Thanks Nas. I have seen this video tutorial https://youtu.be/i5MySTopG8M and this couple of post http://permalink.gmane.org/gmane.network.samba.internals/85112
https://www.centos.org/forums/viewtopic.php?t=21688
Well I think for me would be better to relay more on the client antivirus, and configure clamav to scan the server shared folder twice a day.

alefattorini · January 18, 2016, 4:09pm

did you have resolved using @Nas suggestion?

Nas · January 18, 2016, 4:15pm

Hi @alefattorini , wee need to involve our @dev team to make some investigation and development , because antivirus should scan shared folder, maybe not on the fly but at least 1 time per day.

zamboni · January 18, 2016, 4:35pm

please, don’t

AV scanning is quite intensive for server: cpu, ram and disks… running it twice a day will only make your server more slow, not more secure…

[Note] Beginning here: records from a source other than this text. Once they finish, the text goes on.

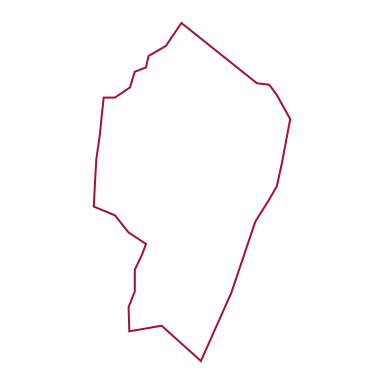 outline of Ayawaso East Municipal, Greater Accra, Ghana
{"feature_id": "2480657B29980074443403", "entity_name": "Ayawaso East Municipal", "entity_type": "district", "adm_level": 2, "iso_a3": "GHA", "parent_name": "Ghana", "parent_adm1": "Greater Accra", "projection": "natural_earth1", "projection_center": [-0.194, 5.59], "detail": "fine", "context": "isolated", "style": "outline", "palette": "rose", "viewbox_px": 384, "rotation_deg": 0, "n_neighbors": 0, "source": "geoboundaries", "source_scale": "gbopen_adm2", "svg_char_len": 509}
<svg xmlns="http://www.w3.org/2000/svg" viewBox="0 0 384 384"><path d="M290.2,119.1L276.7,94.7L269.2,84.7L256.8,83.2L181.4,23.0L165.9,45.9L148.5,56.0L146.0,67.4L134.8,71.7L129.9,87.5L114.9,97.6L103.7,97.6L101.2,120.5L100.0,133.5L96.3,159.3L95.0,182.3L93.8,206.6L114.9,215.3L128.6,232.5L146.0,244.0L142.3,254.0L134.8,269.8L134.8,291.3L128.6,307.1L129.3,331.3L161.6,325.7L200.9,361.0L231.3,292.8L255.3,221.6L269.1,199.7L276.8,186.2L281.6,164.6L290.2,119.1Z" fill="none" stroke="#9f1239" stroke-width="2"/></svg>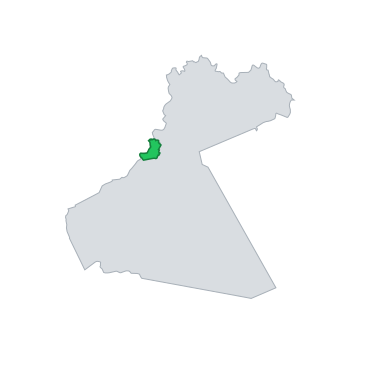 Koro, Mopti, Mali (highlighted), rotated 156°
{"feature_id": "8926073B21763479745041", "entity_name": "Koro", "entity_type": "district", "adm_level": 2, "iso_a3": "MLI", "parent_name": "Mali", "parent_adm1": "Mopti", "projection": "albers", "projection_center": [-2.891, 14.217], "detail": "fine", "context": "in_parent", "style": "filled", "palette": "green", "viewbox_px": 384, "rotation_deg": 156, "n_neighbors": 0, "source": "geoboundaries", "source_scale": "gbopen_adm2", "svg_char_len": 5727}
<svg xmlns="http://www.w3.org/2000/svg" viewBox="0 0 384 384"><g transform="rotate(156 192 192)"><path d="M73.9,274.5L74.1,273.3L73.0,272.4L73.0,272.0L73.7,268.4L73.7,267.5L74.2,265.7L73.5,264.8L73.4,264.2L71.8,261.8L71.4,259.8L70.6,258.5L68.6,258.0L67.8,259.1L67.4,259.3L66.7,258.4L66.4,257.7L66.5,257.1L64.0,253.9L64.2,252.3L65.2,251.4L65.7,250.0L64.8,248.3L65.0,246.7L64.9,244.5L63.5,242.5L62.6,241.6L61.8,240.2L62.6,237.1L61.2,234.4L63.9,235.6L65.3,234.7L66.6,233.4L67.8,231.6L68.4,229.4L68.6,227.5L69.8,224.6L71.2,223.2L74.1,221.3L74.8,221.5L79.2,226.1L81.7,228.4L82.6,229.6L83.4,229.6L84.7,227.5L86.1,225.7L86.7,225.3L91.2,225.2L93.6,225.6L95.7,226.2L98.7,226.4L106.5,225.3L106.7,224.4L106.6,223.4L106.9,222.6L107.6,221.9L108.2,221.7L108.3,224.2L109.0,224.6L110.8,224.8L169.0,225.9L171.5,213.0L167.3,208.2L154.3,70.4L181.2,70.7L185.8,73.9L273.0,133.6L273.4,135.5L273.4,138.2L274.1,139.0L275.3,139.9L280.4,142.4L280.8,142.9L281.0,144.0L281.6,145.3L282.6,146.0L283.9,146.6L285.4,146.9L289.9,147.2L290.9,147.8L292.9,150.2L293.9,150.6L300.1,151.8L302.0,152.4L304.2,153.4L305.4,154.4L305.4,158.1L306.4,160.5L306.4,161.2L305.4,162.2L305.2,162.9L304.1,164.9L304.4,165.6L306.5,167.1L307.6,167.4L308.8,167.4L321.6,164.5L322.8,199.7L322.3,200.3L322.2,206.6L321.3,210.3L319.7,213.0L318.8,217.1L318.2,218.0L317.8,220.3L316.9,221.7L315.2,222.2L312.3,224.9L312.1,227.0L305.0,226.1L304.5,226.1L304.2,226.4L304.1,227.5L286.0,228.6L277.1,229.2L271.6,234.1L267.9,234.6L263.4,234.3L261.1,234.3L260.2,234.6L260.0,235.4L252.8,233.1L250.1,233.9L249.6,233.6L249.3,233.1L248.0,232.8L245.9,233.0L244.4,233.3L239.9,237.1L237.4,238.1L232.8,240.4L229.6,242.3L228.4,242.7L226.7,242.8L225.2,243.2L223.9,247.5L223.0,248.0L217.5,246.2L216.4,246.5L215.4,247.0L212.3,249.5L210.8,251.6L210.0,254.3L210.1,256.0L209.6,256.5L208.2,256.7L205.6,256.1L204.8,256.4L204.5,257.7L204.5,260.6L204.0,262.6L202.4,263.2L201.3,264.0L200.3,264.2L199.6,264.0L195.1,261.0L193.6,260.5L192.0,260.9L190.4,262.1L187.5,265.2L187.8,266.3L188.6,267.5L189.1,269.1L189.1,270.5L185.0,272.5L185.9,274.0L185.8,278.0L183.9,279.8L183.2,281.0L181.4,282.3L179.8,283.0L174.9,284.0L172.8,285.3L171.9,286.3L171.7,287.4L171.8,288.7L172.8,291.3L172.4,293.7L171.6,296.5L170.8,297.7L168.5,299.2L168.8,301.0L169.0,303.6L168.6,307.0L167.8,309.3L167.3,309.1L165.1,309.1L162.6,309.8L161.8,310.4L161.6,311.2L159.5,313.0L158.2,312.8L156.9,312.3L156.2,311.8L156.2,311.5L157.0,310.1L157.0,309.6L156.3,307.0L156.4,306.3L156.1,304.3L156.0,304.2L153.3,305.1L153.2,305.4L153.5,306.7L153.3,306.9L152.3,306.9L151.0,306.4L149.6,305.2L149.2,305.6L149.0,306.5L148.9,307.6L149.3,309.6L148.9,310.3L146.6,310.1L144.7,310.3L144.2,311.0L144.0,311.8L144.4,312.7L144.3,313.0L143.5,313.6L143.2,313.5L142.1,312.6L138.0,311.6L137.6,310.2L137.1,310.2L135.8,308.6L135.3,308.6L134.8,308.8L133.2,308.7L131.7,310.1L130.6,311.8L129.5,312.6L127.7,312.9L128.0,311.9L127.5,310.3L123.9,308.3L123.4,307.5L122.5,303.2L122.6,301.9L122.9,300.8L122.8,299.9L122.4,299.2L121.4,298.6L120.2,298.2L118.8,299.0L118.1,299.2L117.4,299.1L117.1,298.8L117.2,298.4L118.8,296.1L119.6,295.1L121.1,294.0L121.5,293.5L121.6,293.0L121.4,292.7L120.4,292.2L118.9,291.1L118.0,291.0L117.3,290.5L116.6,288.8L116.3,288.4L115.5,288.2L114.9,287.8L115.0,283.7L113.6,280.6L112.3,276.7L111.6,275.7L110.4,274.9L108.9,274.3L107.5,274.2L106.0,274.6L106.0,274.9L106.8,276.2L107.0,276.9L106.8,277.6L106.5,278.0L104.4,278.4L101.6,279.7L100.7,281.4L100.0,281.5L98.9,281.3L91.7,278.3L88.6,279.4L86.5,281.8L86.0,282.6L85.1,283.2L84.6,283.2L84.0,282.7L82.0,279.0L81.1,278.1L80.0,278.0L79.0,278.5L77.9,279.8L76.6,280.9L75.7,281.2L75.0,281.0L72.1,278.4L72.0,277.8L73.4,274.9L73.9,274.5Z" fill="#d9dde1" stroke="#a8b0b8" stroke-width="1"/><path d="M201.2,247.6L201.5,248.4L202.1,249.4L202.0,249.6L201.9,249.7L201.7,249.7L201.7,249.8L201.9,249.9L202.5,250.5L202.3,251.3L201.9,251.7L201.6,252.2L201.6,252.5L201.7,252.8L202.0,252.9L202.1,253.1L202.2,253.3L202.5,253.3L203.3,253.9L203.6,253.8L204.2,253.7L204.2,254.1L204.2,254.6L204.4,255.4L204.5,255.6L205.0,255.6L205.3,255.6L205.6,255.8L205.7,256.0L205.8,256.1L206.0,256.1L206.3,256.1L206.5,256.0L206.8,256.0L207.0,255.9L207.2,256.0L207.3,256.0L207.4,256.3L207.5,256.3L207.8,256.4L207.9,256.5L207.9,256.8L207.9,257.0L208.0,257.0L208.3,257.1L208.4,256.9L208.5,256.9L208.5,256.7L208.7,256.4L208.8,256.4L208.9,256.5L209.0,256.5L209.3,256.5L209.5,256.7L209.5,256.8L209.6,257.0L209.7,256.9L210.1,256.8L210.4,256.7L210.7,256.5L210.8,256.5L210.8,256.4L210.6,255.9L210.5,255.7L210.4,255.4L210.3,255.0L210.3,254.3L210.3,254.1L210.3,253.9L210.3,253.7L210.5,253.4L210.6,253.2L210.7,252.9L210.8,252.9L210.9,252.6L211.0,252.1L211.1,251.8L211.3,251.3L211.4,250.9L211.3,250.7L211.2,250.7L211.3,250.3L211.3,250.2L211.4,249.9L211.5,249.8L211.7,249.7L211.9,249.6L212.0,249.5L212.9,249.1L213.2,248.9L213.8,248.7L214.0,248.6L214.4,248.2L214.8,247.8L215.0,247.6L215.3,247.3L215.6,247.1L215.9,246.9L216.1,246.7L216.5,246.4L217.0,246.0L217.2,245.9L217.3,245.9L218.5,246.2L218.7,246.3L219.3,246.5L219.7,246.6L220.1,246.7L220.6,247.0L221.6,247.5L222.0,247.7L222.4,247.9L222.6,248.1L222.8,248.2L223.0,248.3L223.5,248.2L223.9,248.0L224.3,247.8L224.3,247.6L224.5,247.3L224.6,247.1L224.7,246.9L224.7,246.7L224.8,246.4L224.8,246.2L224.8,245.9L224.8,245.7L224.7,245.4L224.7,245.2L223.9,243.1L223.8,242.2L223.5,241.2L223.3,240.8L216.0,239.1L212.9,238.3L212.3,237.9L211.7,237.4L211.2,237.2L210.3,237.3L210.0,237.5L209.7,237.8L209.5,238.3L209.0,238.6L208.7,238.7L208.4,239.0L208.1,239.4L207.8,239.2L207.4,239.1L206.9,239.3L206.7,239.9L206.3,240.0L206.1,240.0L205.9,240.1L205.7,240.3L205.5,240.9L206.2,241.1L206.2,241.4L206.0,242.3L204.8,243.7L205.4,244.4L204.7,244.9L202.9,246.3L201.6,247.2L201.2,247.6Z" fill="#22c55e" stroke="#15803d" stroke-width="1.5"/></g></svg>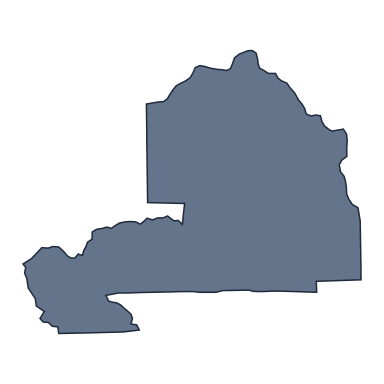 Flores da Cunha, Rio Grande do Sul, Brazil (Robinson projection)
{"feature_id": "56859067B84759679452911", "entity_name": "Flores da Cunha", "entity_type": "district", "adm_level": 2, "iso_a3": "BRA", "parent_name": "Brazil", "parent_adm1": "Rio Grande do Sul", "projection": "robinson", "projection_center": [-51.242, -29.022], "detail": "fine", "context": "isolated", "style": "filled", "palette": "slate", "viewbox_px": 384, "rotation_deg": 0, "n_neighbors": 0, "source": "geoboundaries", "source_scale": "gbopen_adm2", "svg_char_len": 1973}
<svg xmlns="http://www.w3.org/2000/svg" viewBox="0 0 384 384"><path d="M158.1,102.0L146.4,104.0L146.8,133.7L146.8,140.7L147.2,170.0L147.3,178.9L147.6,202.6L184.6,203.5L182.3,224.4L178.2,220.4L173.9,220.8L167.6,216.0L163.0,217.9L157.5,217.9L152.5,219.9L147.1,218.2L143.6,221.6L140.3,224.1L135.6,221.8L131.1,221.5L125.7,221.8L119.5,223.0L115.2,225.6L111.4,228.3L106.7,227.1L101.9,228.5L96.3,229.4L92.2,232.0L92.0,239.3L87.6,242.1L85.9,246.7L83.6,250.8L82.5,255.4L78.2,254.1L74.7,258.2L70.6,257.9L67.3,255.8L63.4,251.2L58.8,247.0L52.6,246.5L48.5,248.1L41.8,247.7L31.6,258.5L23.0,264.0L25.7,267.4L24.6,273.1L26.8,278.4L28.2,288.0L35.3,298.6L36.3,306.0L44.3,311.5L40.0,318.5L43.1,322.0L48.4,322.5L52.3,326.3L57.8,326.8L58.7,333.5L88.4,332.9L124.2,331.9L139.3,330.0L136.7,324.9L130.9,324.0L132.5,318.7L131.1,314.4L127.5,311.0L123.9,308.1L120.5,304.8L116.6,302.8L112.8,302.3L108.8,301.2L105.9,295.4L118.5,293.0L127.8,293.0L133.2,292.8L141.5,292.5L150.2,292.3L171.5,291.9L179.2,291.6L193.9,291.6L199.4,292.3L216.2,292.3L222.5,290.6L243.3,290.2L249.2,290.2L252.9,291.3L258.6,291.6L267.0,291.4L271.3,291.1L279.8,291.1L304.5,291.9L316.7,292.3L316.3,281.3L361.0,279.8L361.0,270.7L360.2,221.0L358.0,207.8L352.2,204.3L348.7,199.0L346.7,194.2L346.3,186.5L345.3,180.6L344.1,176.3L340.6,171.9L339.2,164.7L341.8,160.2L346.9,156.3L346.7,148.6L347.2,140.9L346.5,134.0L343.3,129.1L337.2,130.2L331.7,131.1L328.3,129.1L324.5,125.9L322.1,122.0L320.4,115.7L315.5,115.0L311.4,116.0L306.3,114.1L304.7,108.6L302.1,104.2L298.5,100.0L294.7,93.0L290.0,87.7L286.8,83.1L281.2,80.7L278.0,78.1L275.5,73.4L268.4,73.4L263.9,70.5L259.7,68.3L258.2,64.0L257.5,58.5L256.0,52.9L252.1,50.5L248.2,50.7L243.5,52.4L239.3,54.1L234.6,57.7L232.5,63.7L230.4,68.7L226.6,70.5L221.9,69.7L217.6,69.4L213.7,68.8L209.7,68.0L205.0,66.5L199.9,65.6L195.2,67.6L192.9,73.1L190.1,77.7L185.6,80.9L179.7,83.8L176.2,85.8L173.0,89.8L169.9,94.4L167.4,98.7L163.6,101.6L158.1,102.0Z" fill="#64748b" stroke="#1e293b" stroke-width="1.5"/></svg>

asavinok · January 18, 2016, 11:06pm

Well actually I was planning to scan only /var/lib/nethserver/ibay once a day and hourly scan only modified and changed files hourly with something like this:

#find /var/lib/nethserver/ibay -mmin -61 -type f -print0 | xargs -0-r clamscan --quiet --infected --move= /tmp/virus 
#find /var/lib/nethserver/ibay -cmin -61 -type f -print0 | xargs -0-r clamscan --quiet --infected --move= /tmp/virus

Nas · January 18, 2016, 11:27pm

Hi @giacomo @filippo_carletti @stephdl, please share your thoughts regarding Antivirus scanning of Shared Folders.

stephdl · January 19, 2016, 6:11am

An option per ibay should be available for scanning it during the night…or a full scanning should be done each night/week if requested.

It is a basic feature O:)

stephdl · January 19, 2016, 6:15am

Not tested but interesting

giacomo · January 19, 2016, 7:51am

I always liked the idea of on-the-fly antivirus scan, but it’s probably useless since clamav it’s not so good on finding virus and it’s quite eager of resources.

I support the @asavinok idea: scan ibays once a day.
Maybe we can add an option for each ibay.

We have to completely rework the antivirus part for NS 7, I hope @davidep will also consider this scenario.